しかし、高齢者のうつ病は、通常の診断基準に頼るだけでは見落とされてしまう可能性があります。高齢者では、典型的なうつ病の症状を示す人は1/3から1/4しかいないと言われています。

 

症状の一部がとくに強く現れたり、逆に一部が弱くなったりしていることが多いので注意が必要です。

 

高齢者のうつ病の特徴として、次のような点が指摘されています。

・症状がそろっていないうつ病の頻度が高く見逃されやすい。

 

・悲哀の訴えが少なく、気分低下やうつ思考が目立たない。

 

・意欲や集中力の低下、精神運動遅延が目立つ。

 

・健康状態が悪く、気分の低下、認知機能障害、意欲低下が見られる患者ではうつを疑うべきである。

 

・心気的な訴えが多い。

 

・記憶力の衰えに関する訴え(「ものおぼえが悪くなった」「物忘れが増えた」)がうつ病を示唆する重要な症状である可能性がある。

 

・抑うつ気分と記憶に関する主観的な訴えとは強く関連している。

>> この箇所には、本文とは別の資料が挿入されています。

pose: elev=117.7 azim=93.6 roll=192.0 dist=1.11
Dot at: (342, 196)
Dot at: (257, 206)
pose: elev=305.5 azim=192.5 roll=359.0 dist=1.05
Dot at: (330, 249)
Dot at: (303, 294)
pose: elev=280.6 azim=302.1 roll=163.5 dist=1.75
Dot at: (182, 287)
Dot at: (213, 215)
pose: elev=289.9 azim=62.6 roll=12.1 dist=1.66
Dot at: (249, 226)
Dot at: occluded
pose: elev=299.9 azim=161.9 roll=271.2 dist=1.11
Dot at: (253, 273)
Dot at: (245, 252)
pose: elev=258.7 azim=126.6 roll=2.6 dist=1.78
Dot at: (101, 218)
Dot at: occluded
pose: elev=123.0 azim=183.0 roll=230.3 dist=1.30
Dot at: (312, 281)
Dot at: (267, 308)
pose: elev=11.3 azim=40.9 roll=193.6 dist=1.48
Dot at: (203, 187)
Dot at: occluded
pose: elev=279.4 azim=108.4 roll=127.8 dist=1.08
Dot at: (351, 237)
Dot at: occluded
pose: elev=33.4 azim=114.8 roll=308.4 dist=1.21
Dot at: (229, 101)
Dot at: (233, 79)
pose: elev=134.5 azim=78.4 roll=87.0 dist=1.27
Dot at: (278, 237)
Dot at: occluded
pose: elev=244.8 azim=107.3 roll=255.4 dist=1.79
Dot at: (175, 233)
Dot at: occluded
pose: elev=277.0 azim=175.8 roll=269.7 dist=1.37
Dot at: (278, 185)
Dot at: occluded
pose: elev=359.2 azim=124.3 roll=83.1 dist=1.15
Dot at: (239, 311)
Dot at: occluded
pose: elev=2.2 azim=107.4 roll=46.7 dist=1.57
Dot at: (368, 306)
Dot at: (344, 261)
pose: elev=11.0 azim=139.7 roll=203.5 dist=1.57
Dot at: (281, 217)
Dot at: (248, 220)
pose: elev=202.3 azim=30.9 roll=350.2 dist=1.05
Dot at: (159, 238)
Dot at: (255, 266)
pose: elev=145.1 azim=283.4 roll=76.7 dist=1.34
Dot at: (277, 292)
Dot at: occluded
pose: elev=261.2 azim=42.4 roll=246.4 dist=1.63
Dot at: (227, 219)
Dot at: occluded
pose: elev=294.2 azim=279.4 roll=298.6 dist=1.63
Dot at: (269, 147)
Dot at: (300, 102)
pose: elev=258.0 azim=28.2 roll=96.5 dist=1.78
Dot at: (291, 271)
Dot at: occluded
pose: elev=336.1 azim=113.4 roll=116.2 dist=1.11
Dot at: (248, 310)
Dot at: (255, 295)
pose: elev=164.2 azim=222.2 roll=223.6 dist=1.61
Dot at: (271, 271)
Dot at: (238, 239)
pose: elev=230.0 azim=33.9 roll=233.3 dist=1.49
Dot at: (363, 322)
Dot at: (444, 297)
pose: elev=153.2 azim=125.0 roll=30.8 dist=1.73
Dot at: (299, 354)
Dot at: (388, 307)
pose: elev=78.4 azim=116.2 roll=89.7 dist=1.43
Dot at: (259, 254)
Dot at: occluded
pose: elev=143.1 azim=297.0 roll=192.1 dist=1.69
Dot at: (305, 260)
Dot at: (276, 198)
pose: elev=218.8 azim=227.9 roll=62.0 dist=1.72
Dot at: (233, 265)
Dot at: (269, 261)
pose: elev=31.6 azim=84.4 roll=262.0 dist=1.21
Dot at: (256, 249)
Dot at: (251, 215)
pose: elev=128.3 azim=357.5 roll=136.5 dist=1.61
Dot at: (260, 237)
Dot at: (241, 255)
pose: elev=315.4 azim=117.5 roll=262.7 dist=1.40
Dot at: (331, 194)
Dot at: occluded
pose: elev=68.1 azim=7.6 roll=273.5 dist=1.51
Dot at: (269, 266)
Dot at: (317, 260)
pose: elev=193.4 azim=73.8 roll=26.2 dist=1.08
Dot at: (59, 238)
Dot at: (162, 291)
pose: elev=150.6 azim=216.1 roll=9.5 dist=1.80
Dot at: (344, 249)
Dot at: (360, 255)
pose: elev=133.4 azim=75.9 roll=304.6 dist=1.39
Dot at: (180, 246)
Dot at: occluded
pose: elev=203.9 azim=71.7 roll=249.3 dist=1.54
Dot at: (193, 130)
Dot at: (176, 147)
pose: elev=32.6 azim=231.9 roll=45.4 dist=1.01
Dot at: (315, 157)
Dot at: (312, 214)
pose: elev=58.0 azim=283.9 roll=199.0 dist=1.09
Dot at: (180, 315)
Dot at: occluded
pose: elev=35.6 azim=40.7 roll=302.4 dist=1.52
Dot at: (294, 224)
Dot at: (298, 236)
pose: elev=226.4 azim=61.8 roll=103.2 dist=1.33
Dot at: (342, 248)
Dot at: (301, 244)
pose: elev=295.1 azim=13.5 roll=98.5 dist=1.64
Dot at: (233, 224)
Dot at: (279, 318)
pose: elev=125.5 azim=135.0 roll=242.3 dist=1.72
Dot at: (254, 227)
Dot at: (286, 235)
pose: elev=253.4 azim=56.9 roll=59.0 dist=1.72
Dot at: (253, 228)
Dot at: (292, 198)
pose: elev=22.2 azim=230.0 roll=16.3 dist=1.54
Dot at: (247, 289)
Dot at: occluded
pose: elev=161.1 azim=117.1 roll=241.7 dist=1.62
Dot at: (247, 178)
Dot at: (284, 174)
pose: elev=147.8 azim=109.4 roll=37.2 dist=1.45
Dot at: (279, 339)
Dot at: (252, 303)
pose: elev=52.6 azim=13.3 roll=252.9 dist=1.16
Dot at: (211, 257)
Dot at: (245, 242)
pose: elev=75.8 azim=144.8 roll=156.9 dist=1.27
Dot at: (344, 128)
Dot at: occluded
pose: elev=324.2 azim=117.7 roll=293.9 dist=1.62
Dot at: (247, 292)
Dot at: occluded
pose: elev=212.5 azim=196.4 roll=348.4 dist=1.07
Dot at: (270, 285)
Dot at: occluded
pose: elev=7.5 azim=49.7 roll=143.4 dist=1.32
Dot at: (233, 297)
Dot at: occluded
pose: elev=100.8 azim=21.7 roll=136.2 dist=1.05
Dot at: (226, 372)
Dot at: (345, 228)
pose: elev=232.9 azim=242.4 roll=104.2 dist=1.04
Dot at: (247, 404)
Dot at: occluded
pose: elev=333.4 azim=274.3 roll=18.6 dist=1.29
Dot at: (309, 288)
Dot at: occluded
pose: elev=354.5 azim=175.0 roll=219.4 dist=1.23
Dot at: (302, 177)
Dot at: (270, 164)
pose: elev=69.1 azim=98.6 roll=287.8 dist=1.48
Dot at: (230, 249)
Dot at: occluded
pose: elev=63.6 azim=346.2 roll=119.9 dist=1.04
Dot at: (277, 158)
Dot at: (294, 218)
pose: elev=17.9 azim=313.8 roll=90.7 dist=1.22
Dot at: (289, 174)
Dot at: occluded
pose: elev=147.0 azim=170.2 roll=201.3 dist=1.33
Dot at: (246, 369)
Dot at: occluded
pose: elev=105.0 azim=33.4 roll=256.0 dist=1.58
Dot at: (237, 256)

とくに65-75歳の比較的「若い」高齢者でその傾向が強い。認知症外来を受診する患者の5人に1人はうつ病性障害であるといわれている。

 

・軽症のうつ病は、身体的な不健康と関係があり、意欲・集中力の低下や認知機能の低下がみられることが多い。

 

・高齢者のうつ病は軽症に見えても中核的なうつ病に匹敵するような機能の低下がみられることが多く、中核的なうつ病に発展することも多い。したがって、うつ病の症状が軽そうに見えるからといって決して軽視してはならない。 

 

・器質的原因、薬物起因性のうつ病は若年者よりも高齢者で多い。 

 

・脳血管性病変に関連する「血管性うつ病」の存在が考えられており、脳血管性障害の患者はうつ病の可能性が高い。

・不安症状がしばしば併存する。不安が前景にあると背後にあるうつ病を見落としてしまうことがあるので注意が必要である。

・双極性障害(躁うつ病)に伴ううつ病の可能性も考慮しておかなくてはならない。